Tuesday, November 18, 2014

Review of Potsdam Station by David Downing (2011, Old Street Publishing)

It’s April 1945 and three and a half years since American journalist, John Russell, fled Berlin to Sweden aided by a communist cell, leaving his partner, actress Effi Koenen, and teenage son, Paul, behind.  Russian troops are poised to take the city and Russell wants enter with them to find and protect Effi and Paul from the marauding victors, assuming they are still alive.  He travels to Moscow to try and persuade the authorities that they would benefit from a Western journalist accompanying them.  They initially decline, arresting him as a spy, but then decide to give Russell his wish as long as he carries out a mission for them - parachuting  into the edge of the devastated city with a scientist, and two NKVD minders, tasked with searching for papers related to the German atomic programme.  After surviving for so long under an assumed identity, Effi and the young orphan she’s been caring for, are hoping to see out the war, but the Gestapo seem intent on annihilating all enemies of the state before they are overthrown.  Meanwhile, Paul is fighting a desperate rear-guard action as part of the chaotic retreat to Berlin.  At eighteen he’s thoroughly disillusioned, but also desperate to avoid pointlessly sacrificing himself for a regime he despises.  Russell is not sure how he is going to locate them, especially given the bargain he’s entered into, but he feels compelled to search through the ruins and risk the desperate fighting.

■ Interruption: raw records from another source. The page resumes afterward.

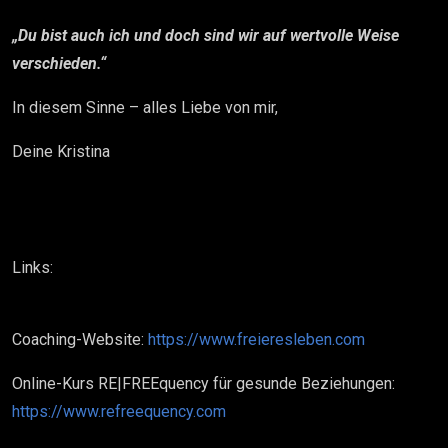
„Du bist auch ich und doch sind wir auf wertvolle Weise
verschieden.“
In diesem Sinne – alles Liebe von mir,
Deine Kristina
Links:
Coaching-Website:
https://www.freieresleben.com
Online-Kurs RE|FREEquency für gesunde Beziehungen:
https://www.refreequency.com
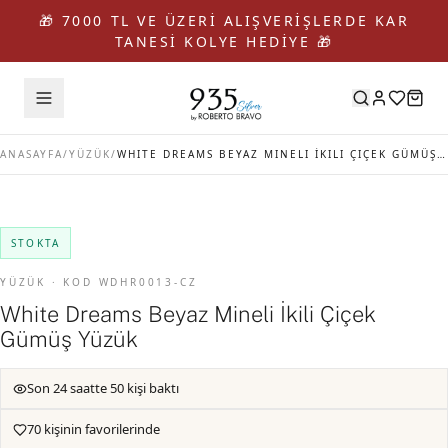
🎁 7000 TL VE ÜZERİ ALIŞVERİŞLERDE KAR
TANESİ KOLYE HEDİYE 🎁
ANASAYFA
/
YÜZÜK
/
WHITE DREAMS BEYAZ MINELI İKILI ÇIÇEK GÜMÜŞ YÜZÜK
STOKTA
YÜZÜK · KOD WDHR0013-CZ
White Dreams Beyaz Mineli İkili Çiçek
Gümüş Yüzük
Son 24 saatte 50 kişi baktı
70 kişinin favorilerinde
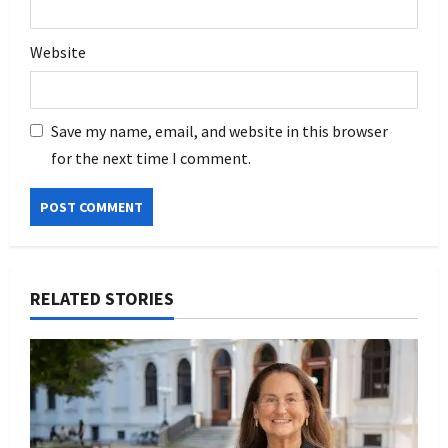
Website
Save my name, email, and website in this browser
for the next time I comment.
RELATED STORIES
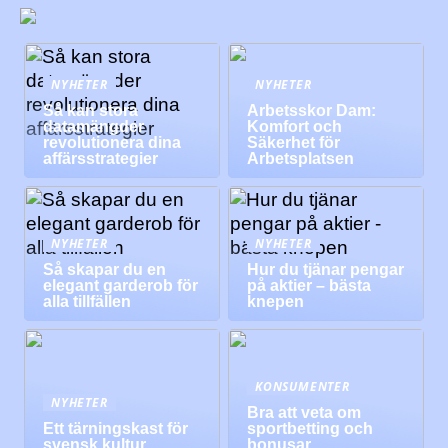
NYHETER
NYHETER
Så kan stora
Arbetsskor Dam:
datamängder
Komfort och
revolutionera dina
Säkerhet för
affärsstrategier
Arbetsplatsen
NYHETER
NYHETER
Så skapar du en
Hur du tjänar pengar
elegant garderob för
på aktier – bästa
alla tillfällen
knepen
KONSUMENTER
NYHETER
Bra att veta om
Ett tärningskast för
sportbetting och
svensk kultur
bonusar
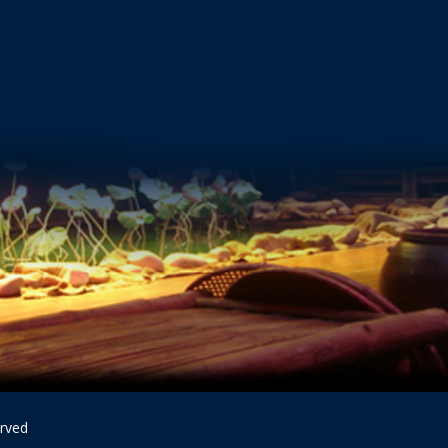
erved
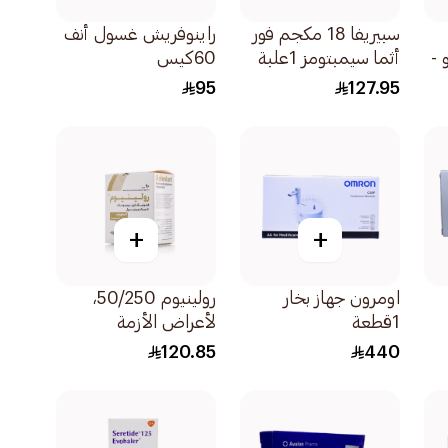
سبيريفا 18 مكجم فور
راينوفريش غسول أنف
 -
أثما سيمبتومز 1علبة
60كيس
95
127.95
+
+
اومرون جهاز بخار
رولينيوم 50/250،
1قطعة
لأعراض الأزمة
التنفسية والربو -
120.85
440
1قطعة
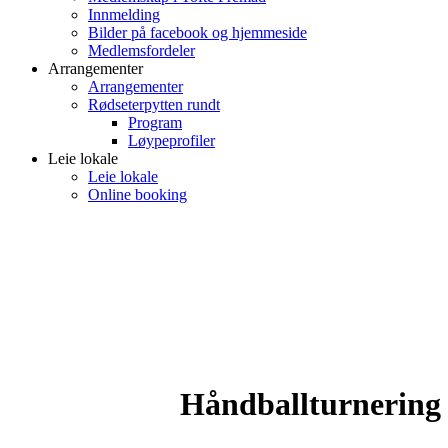
Innmelding
Bilder på facebook og hjemmeside
Medlemsfordeler
Arrangementer
Arrangementer
Rødseterpytten rundt
Program
Løypeprofiler
Leie lokale
Leie lokale
Online booking
Håndballturnering 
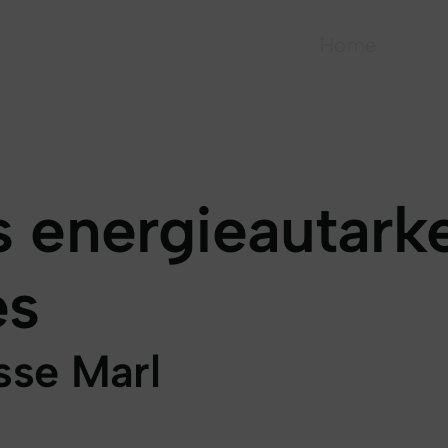
Home
 energieautark
es
sse Marl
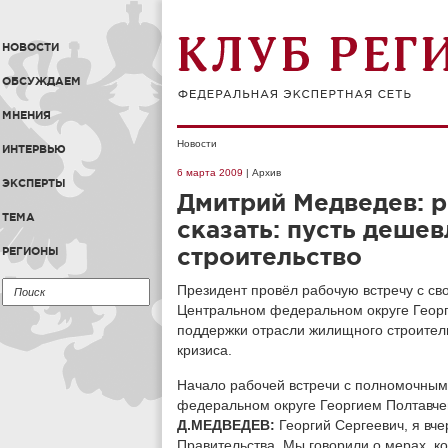
НОВОСТИ
ОБСУЖДАЕМ
МНЕНИЯ
Новости
ИНТЕРВЬЮ
6 марта 2009
| Архив
ЭКСПЕРТЫ
Дмитрий Медведев: 
ТЕМА
сказать: пусть деше
строительство
РЕГИОНЫ
Президент провёл рабочую встречу с с
Центральном федеральном округе Георг
поддержки отрасли жилищного строител
кризиса.
Начало рабочей встречи с полномочным
федеральном округе Георгием Полтавче
Д.МЕДВЕДЕВ:
Георгий Сергеевич, я вч
Правительства. Мы говорили о мерах, 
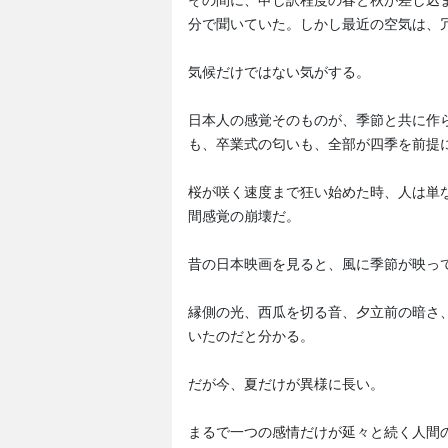
その間に、申し訳程度の春と秋が差し込
分で聞いていた。しかし最近の空気は、
気候だけではない気がする。
日本人の感覚そのものが、季節と共に作
も、卒業式の匂いも、全部が四季を前提
桜が咲く速度まで狂い始めた時、人は単
間感覚の崩壊だ。
昔の日本映画を見ると、風に季節が映っ
縁側の光、西瓜を切る音、夕立前の暗さ
いたのだと分かる。
だが今、夏だけが異様に長い。
まるで一つの感情だけが延々と続く人間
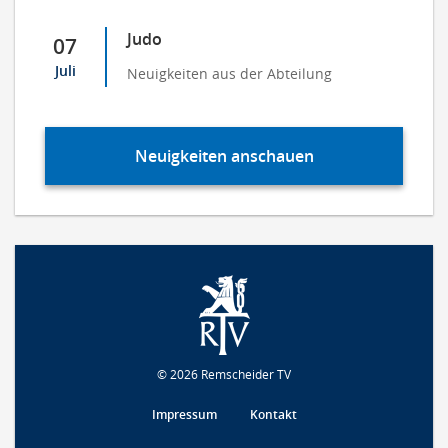
Judo
07
Juli
Neuigkeiten aus der Abteilung
Neuigkeiten anschauen
© 2026 Remscheider TV
Impressum
Kontakt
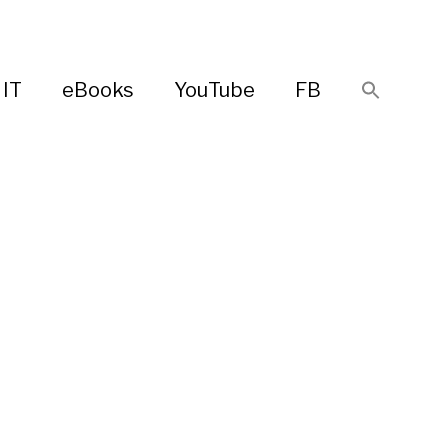
IT
eBooks
YouTube
FB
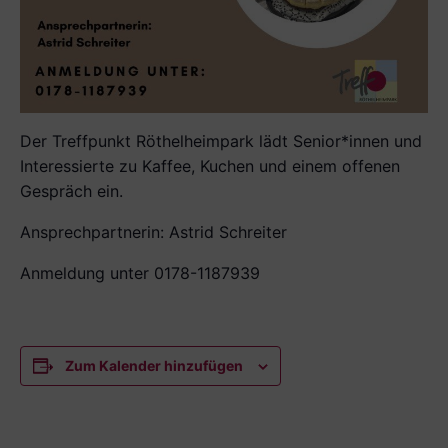
Der Treffpunkt Röthelheimpark lädt Senior*innen und
Interessierte zu Kaffee, Kuchen und einem offenen
Gespräch ein.
Ansprechpartnerin: Astrid Schreiter
Anmeldung unter 0178-1187939
Zum Kalender hinzufügen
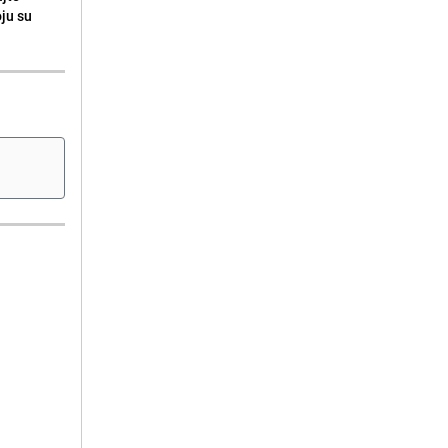
oju su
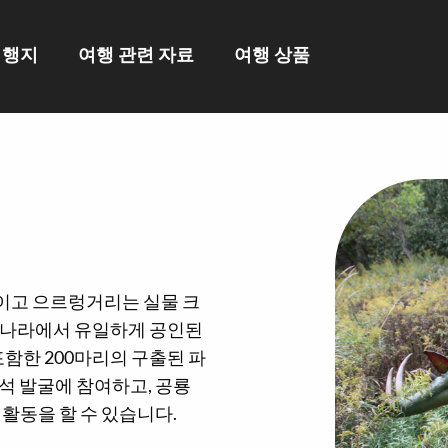
여행지
여행 관련 자료
여행 상품
이고 으르렁거리는 실물 크
이 나라에서 유일하게 공인된
포함한 200마리의 구출된 파
석 발굴에 참여하고, 공룡
 활동을 할 수 있습니다.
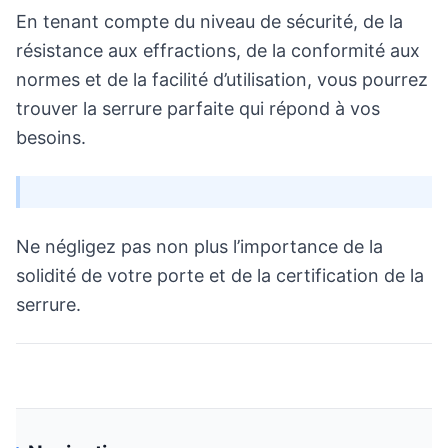
En tenant compte du niveau de sécurité, de la
résistance aux effractions, de la conformité aux
normes et de la facilité d’utilisation, vous pourrez
trouver la serrure parfaite qui répond à vos
besoins.
Ne négligez pas non plus l’importance de la
solidité de votre porte et de la certification de la
serrure.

The fourth book in the John Russell/Effi Koenen series, Potsdam Station is told through three points of view: Russell, Effi and Paul, Russell’s son from his first marriage.  Each new scene switches to focus on one of three.  The result is three different views on the fall of Berlin from the perspective of foreign journalist, surviving citizen, and retreating soldier.  This is one of the strengths of the tale, along with engaging prose, nice characterisation, a very vivid sense of place and geography, interesting historic detail, a cloying atmosphere, and a visceral sense of desperation as a regime collapses under a fierce onslaught.  Nonetheless, the plot is a little far-fetched, particularly the scenario of Russell persuading the Russians to get him into the city ahead of their arrival and Effi failing to maintain her cover to the final fall.  That said, despite having a pretty good sense of how the tale would end, Downing keeps the tension high throughout.  Further, the first two books in the series were set in 1939 and the third in 1941 and in some ways it’s a shame that Downing has decided to jump forward three and a half years to 1945 for the fourth as I’m sure a compelling tale could have been inserted in that timeframe.  Overall, an interesting and entertaining read, with a main plot that’s a little fanciful but a narrative that’s compelling.